Industrie grippée, tourisme au ralenti, inflation en hausse et comptes publics en baisse: trois mois après la chute du président Hosni Moubarak, l'état préoccupant de l'économie égyptienne pousse Le Caire à solliciter l'aide internationale.
Ces difficultés, sur fond de fortes attentes sociales, de poussées de violence interconfessionnelle et d'incertitudes politiques, alimentent les craintes pour la transition démocratique promise.
"Les manifestations, de même que les grèves dans un grand nombre d'entreprises du secteur public après la révolution ont ralenti la production, affaibli la productivité et réduit les revenus de nombreuses compagnies", souligne Rachad Abdo, professeur d'économie à l'Académie Sadate.
Le gouvernement, qui vient de faire parvenir une demande officielle de prêt au Fonds monétaire international (FMI), estime entre 10 et 12 milliards de dollars les besoins de financement de la part de la communauté internationale d'ici mi-2012, dont la moitié environ de la part du FMI et de la Banque mondiale.
L'Egypte est également invitée, ainsi que la Tunisie, à participer fin mai au G8 de Deauville (France) qui doit adopter des plans d'actions pour soutenir la transition vers la démocratie dans ces deux pays pionniers du "printemps arabe".
Dans le cas de l'Egypte, pays le plus peuplé de cette région avec quelque 84 millions d'habitants -dont la moitié vit avec moins de deux dollars par jour- le défi est considérable.
Selon le ministère de l'Economie, l'économie tourne à 50% de sa capacité et les exportations ont chuté de 40% depuis janvier.
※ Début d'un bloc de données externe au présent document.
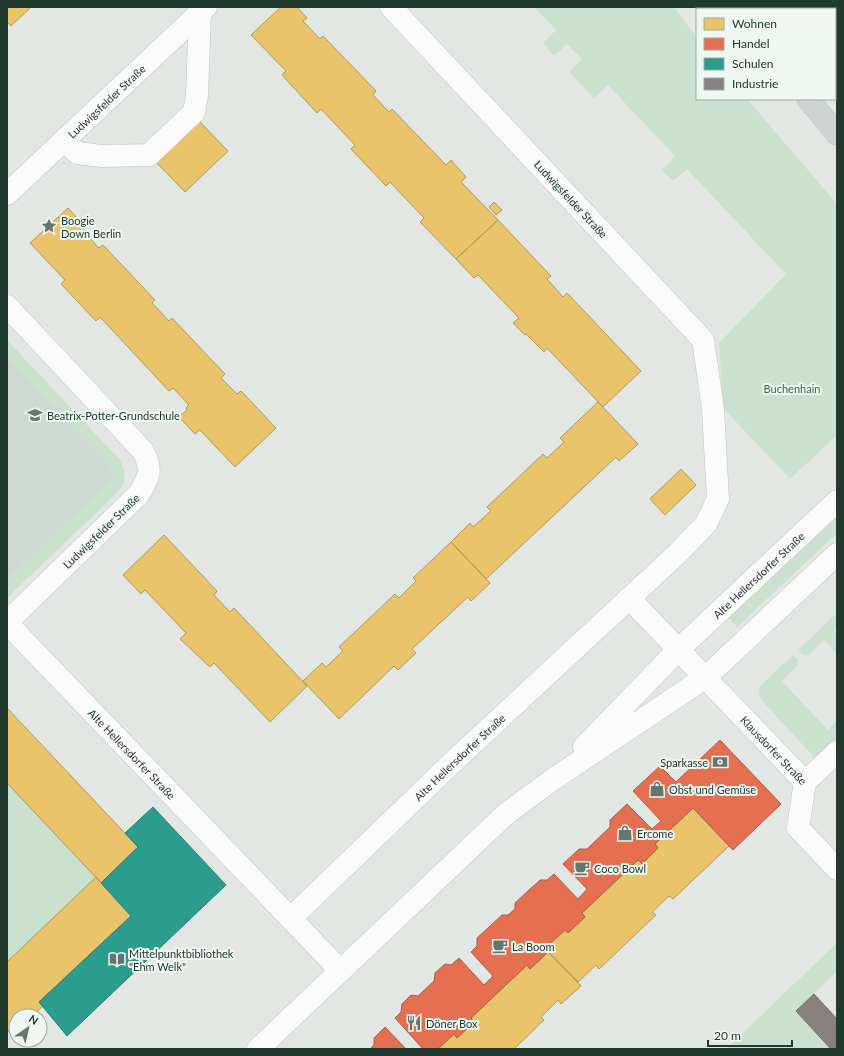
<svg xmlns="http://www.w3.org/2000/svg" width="844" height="1056" viewBox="0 0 844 1056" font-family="Lato,sans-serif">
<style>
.built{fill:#cfd9d3}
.green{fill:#cae1ce}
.homes{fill:#e9c46a;stroke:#ad9b59}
.shops{fill:#e76f51;stroke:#ab5f47}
.schools{fill:#2a9d8f;stroke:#277f72}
.industry{fill:#8a817c;stroke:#6a6c65}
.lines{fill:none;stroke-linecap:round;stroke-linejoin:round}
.minor-casing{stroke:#bfc4c1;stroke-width:23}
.major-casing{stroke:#bbc4c0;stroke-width:23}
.minor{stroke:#fbfbfb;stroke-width:22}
.major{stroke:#cdd4d1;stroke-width:22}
.labels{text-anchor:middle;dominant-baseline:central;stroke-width:4;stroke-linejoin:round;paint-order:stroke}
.street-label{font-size:11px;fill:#203a30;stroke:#eff7f2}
.poi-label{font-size:11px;fill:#203a30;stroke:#eff7f2;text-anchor:start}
.park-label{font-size:11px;fill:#2a713d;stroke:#eff7f2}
</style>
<rect width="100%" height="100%" fill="#e2e7e4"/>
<!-- built -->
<path class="built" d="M7 356 118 475 7 580Z"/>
<!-- green -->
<path class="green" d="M534 7H674L697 38V99H747L837 204V435L790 479 723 408 719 343 786 274 687 169 673 181 662 170 675 156 608 85 594 98 569 72 582 59 567 44 554 56 543 43 556 30Z
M766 7H824L826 9H768Z
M835 20 837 22V89L835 86Z
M7 340 120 460C126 472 127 482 118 492L7 598V580L118 475 7 356Z
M837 517V533L737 627 729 618Z
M837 613V628L834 631 837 634V654L824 640 809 655H803L798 650Z
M793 655 798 660 797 666 782 681 828 730 837 721V743L816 759 764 703 759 695 760 686Z
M7 783 96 877 7 962Z
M837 943V971L796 1011 831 1049H726Z"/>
<!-- homes -->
<path class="homes" d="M7 7H31L11 26 7 22Z
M281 7H297L307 18 303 21 320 39 323 36 376 91 373 95 389 112 392 109 446 165 451 160 466 177 461 182 498 220 456 259 420 222 424 218 390 182 386 186 351 149 355 145 321 109 317 113 282 75 286 71 251 35Z
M197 119 228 151 185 192 154 160Z
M494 202 502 210 496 215 489 207Z
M68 208 86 227 83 231 99 248 103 245 155 300 152 303 169 321 172 318 225 374 221 378 237 394 241 391 276 428 235 467 200 430 195 434 179 417 187 410 186 408 189 405 173 388 169 391 100 317 96 321 61 284 65 280 30 243Z
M498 220 551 276 547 279 563 297 567 293 641 371 603 407 547 348 544 352 526 334 525 335 513 323 519 318 478 275 474 278 456 259Z
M598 402 638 444 619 461 616 457 486 579 451 542 470 523 473 527 491 511 487 507 543 454 547 458 564 442 560 438Z
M681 469 696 485 665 515 650 499Z
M164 535 217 591 214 595 230 612 234 608 307 686 270 722 214 663 210 667 180 639 186 633 145 590 141 594 123 575Z
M451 542 490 583 471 601 468 597 412 649 416 653 398 670 394 666 339 719 303 681 322 663 326 667 343 651 339 647 395 594 399 598 416 581 413 578Z
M7 708 138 847 101 883 7 783Z
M693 808 729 846 673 899 669 896 652 912 656 915 599 969 596 965 578 982 545 948 565 930 568 933 585 917 582 913 638 860 642 864 658 848 655 844Z
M96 877 131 916 39 1002 43 1006 32 1016H16V1024L7 1033V962Z
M548 952 581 986 561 1004 558 1000 541 1017 544 1020 514 1049H438L454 1034 457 1038 474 1022 471 1018 527 965 530 969Z"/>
<!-- shops -->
<path class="shops" d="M720 740 781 804 733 850 693 808 655 844 658 848 642 864 638 860 582 913 585 917 568 933 565 930 545 948 548 952 530 969 527 965 471 1018 474 1022 457 1038 454 1034 438 1049H423L395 1018 401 1012 402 1004 411 995 418 996 434 981 435 973 445 964 451 965 459 958 484 985 493 976 471 952 477 946V938L502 915H508L515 909V903L540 880H547L554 874 578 899 587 889 563 864 579 849H587L610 827V820L627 804 652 829 661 821 633 791 660 766 676 782Z
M385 1027 406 1049H370L374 1045V1038Z"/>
<!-- schools -->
<path class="schools" d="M153 807 226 885 67 1036 39 1002 131 916 101 883 138 847 125 833Z"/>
<!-- industry -->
<path class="industry" d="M814 994 837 1019V1049H831L796 1011Z"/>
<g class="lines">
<!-- minor casing -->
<g class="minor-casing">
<g id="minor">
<path d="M64 140 77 153 102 156 149 155 194 112 197 96 200 12"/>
<path id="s1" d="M7 194 206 7"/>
<path d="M7 306 143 451C153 470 149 477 139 494L7 622"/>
<path id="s2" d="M629 598 805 782"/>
<path id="s3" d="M7 623 340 970"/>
<path id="s4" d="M584 747 679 649 837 501"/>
<path d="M805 782 798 828 837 869"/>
<path d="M805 782 837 752"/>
<path id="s5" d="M291 918 455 760 677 554 706 524 718 499 713 409 703 340 391 7"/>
<path d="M258 1049 506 814 552 780 706 677 837 554"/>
</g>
</g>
<!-- major casing -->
<g class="major-casing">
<path id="major" d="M732 7 733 9
M808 99 837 134"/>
</g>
<!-- minor -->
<use href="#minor" class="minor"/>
<!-- major -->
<use href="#major" class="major"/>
</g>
<!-- icons -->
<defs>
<g id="sight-bare" transform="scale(1.2)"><path d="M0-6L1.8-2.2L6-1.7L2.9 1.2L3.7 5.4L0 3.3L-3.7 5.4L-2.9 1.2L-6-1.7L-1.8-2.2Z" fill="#64776f" stroke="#eff7f2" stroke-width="2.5" paint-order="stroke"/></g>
<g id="school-bare" transform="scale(1.2)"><path d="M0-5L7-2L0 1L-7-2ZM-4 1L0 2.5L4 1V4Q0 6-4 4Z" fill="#64776f" stroke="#eff7f2" stroke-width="2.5" paint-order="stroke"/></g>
<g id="bank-bare" transform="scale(1.2)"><path d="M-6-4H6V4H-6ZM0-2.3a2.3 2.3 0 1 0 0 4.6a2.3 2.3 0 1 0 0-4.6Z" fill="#64776f" stroke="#eff7f2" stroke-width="2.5" paint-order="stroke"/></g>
<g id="shop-bare" transform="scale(1.2)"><path d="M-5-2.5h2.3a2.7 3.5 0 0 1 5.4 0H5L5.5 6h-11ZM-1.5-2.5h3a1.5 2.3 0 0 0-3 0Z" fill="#64776f" stroke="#eff7f2" stroke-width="2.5" paint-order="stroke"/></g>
<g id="cafe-bare" transform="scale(1.2)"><path d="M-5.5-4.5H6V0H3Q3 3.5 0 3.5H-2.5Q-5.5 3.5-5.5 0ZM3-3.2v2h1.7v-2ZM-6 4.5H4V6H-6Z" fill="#64776f" stroke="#eff7f2" stroke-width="2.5" paint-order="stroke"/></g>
<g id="library-bare" transform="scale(1.2)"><path d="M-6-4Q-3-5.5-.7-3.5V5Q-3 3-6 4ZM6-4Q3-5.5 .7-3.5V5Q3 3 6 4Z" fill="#64776f" stroke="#eff7f2" stroke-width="2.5" paint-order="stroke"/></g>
<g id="restaurant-bare" transform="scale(1.2)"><path d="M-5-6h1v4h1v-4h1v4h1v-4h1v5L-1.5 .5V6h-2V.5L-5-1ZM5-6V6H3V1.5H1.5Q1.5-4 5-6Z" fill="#64776f" stroke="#eff7f2" stroke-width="2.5" paint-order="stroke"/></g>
</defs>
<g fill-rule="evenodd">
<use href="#sight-bare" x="49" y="226"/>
<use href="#school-bare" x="35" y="415"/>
<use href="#bank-bare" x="720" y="762"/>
<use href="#shop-bare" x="657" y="789"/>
<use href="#shop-bare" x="625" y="833"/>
<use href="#cafe-bare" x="582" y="868"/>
<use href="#cafe-bare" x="500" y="946"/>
<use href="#library-bare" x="117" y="959"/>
<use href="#restaurant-bare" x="414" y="1023"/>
</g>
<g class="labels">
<!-- street labels -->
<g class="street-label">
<text stroke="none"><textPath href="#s1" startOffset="136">Ludwigsfelder Straße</textPath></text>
<text transform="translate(571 199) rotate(47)">Ludwigsfelder Straße</text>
<text transform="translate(101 531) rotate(-44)">Ludwigsfelder Straße</text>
<text stroke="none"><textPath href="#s4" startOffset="245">Alte Hellersdorfer Straße</textPath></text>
<text stroke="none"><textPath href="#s2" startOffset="210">Klausdorfer Straße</textPath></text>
<text stroke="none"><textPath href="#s3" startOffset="181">Alte Hellersdorfer Straße</textPath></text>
<text stroke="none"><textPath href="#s5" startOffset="233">Alte Hellersdorfer Straße</textPath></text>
</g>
<!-- poi labels -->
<g class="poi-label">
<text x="61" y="220">Boogie<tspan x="61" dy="13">Down Berlin</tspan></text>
<text x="47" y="415">Beatrix-Potter-Grundschule</text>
<text x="708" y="762" text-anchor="end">Sparkasse</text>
<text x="669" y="789">Obst und Gemüse</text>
<text x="637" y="833">Ercome</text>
<text x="594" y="868">Coco Bowl</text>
<text x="512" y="946">La Boom</text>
<text x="129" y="953">Mittelpunktbibliothek<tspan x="129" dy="13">"Ehm Welk"</tspan></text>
<text x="426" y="1023">Döner Box</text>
</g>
<!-- park labels -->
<g class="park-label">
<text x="792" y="388">Buchenhain</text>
</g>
</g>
<!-- border -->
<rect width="844" height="1056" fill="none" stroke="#203a30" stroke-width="16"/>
<!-- legend -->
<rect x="696" y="8" width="140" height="92" fill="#eff7f2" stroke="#9caba4"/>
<rect x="704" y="18" width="20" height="12" fill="#e9c46a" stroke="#9caba4"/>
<text x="732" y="28" font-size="12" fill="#203a30">Wohnen</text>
<rect x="704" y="38" width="20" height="12" fill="#e76f51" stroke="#9caba4"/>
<text x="732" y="48" font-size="12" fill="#203a30">Handel</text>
<rect x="704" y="58" width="20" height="12" fill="#2a9d8f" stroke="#9caba4"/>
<text x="732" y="68" font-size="12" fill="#203a30">Schulen</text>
<rect x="704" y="78" width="20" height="12" fill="#8a817c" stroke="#9caba4"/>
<text x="732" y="88" font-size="12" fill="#203a30">Industrie</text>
<!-- north arrow -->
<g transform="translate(28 1028) rotate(34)"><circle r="19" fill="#eff7f2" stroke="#9caba4"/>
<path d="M0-3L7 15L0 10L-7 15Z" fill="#64776f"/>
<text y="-6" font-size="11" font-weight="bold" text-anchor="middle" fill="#203a30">N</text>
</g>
<!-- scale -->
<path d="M708 1040v6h84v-6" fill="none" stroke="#203a30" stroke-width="2"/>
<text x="714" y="1040" font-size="12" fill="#203a30" stroke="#eff7f2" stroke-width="3" paint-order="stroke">20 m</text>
</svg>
Les grèves auraient à elles seules coûté 1,1 milliard de dollars au budget.
Le secteur vital du tourisme, autrefois en pleine expansion, est frappé de plein fouet, avec 2,27 milliards de dollars de recettes perdues depuis le début de l'année.
Alors que les visiteurs commençaient, à grand renfort de rabais, à revenir en Egypte, les récents affrontements entre musulmans et chrétiens au Caire ont fait à nouveau chuter les réservations, a admis le ministre du Tourisme, Mounir Fakhri Abdel Nour.
L'inflation a atteint le chiffre de 12,1% en tendance annuelle en avril, son plus haut niveau depuis mars 2010. Une situation lourde de menaces sociales, due notamment à l'envolée des prix des denrées alimentaires (+21% en glissement annuel), en particulier les fruits et les légumes (+52%).
Le FMI a estimé en avril que la croissance égyptienne devrait tomber à 1% cette année, contre 6% espérés avant les événements de janvier et février. L'Institut de la finance internationale, groupe de grandes banques de 70 pays, a quant à lui estimé que le produit intérieur brut du pays pourrait chuter de 2,5%.
Le ministre des Finances, Samir Radwan, s'est toutefois voulu confiant pour le long terme, lors d'une récente intervention publique.
"Malgré les pertes, les bases de l'économie égyptienne restent fortes, et ce qui a été réalisé avec la révolution en termes de vraies réformes démocratiques surpasse les manques à gagner et leurs conséquences", a-t-il déclaré.
M. Radwan s'est notamment déclaré confiant dans les investissements venant de pays du Golfe, en particulier du Qatar et d'Arabie saoudite.
Mais les fortes attentes sociales des Egyptiens risquent de continuer de peser sur les finances publiques, dans un pays qui consacre déjà une grande partie de son budget à subventionner des produits de base comme le pain.
Pour Khaled Ali, du Centre égyptien pour les droits économiques et sociaux, "il faudrait revoir le budget pour relancer l'éducation, la santé, la protection sociale et augmenter les salaires".
Il faut désormais "donner aux travailleurs égyptiens les moyens d'une vie digne", estime-t-il.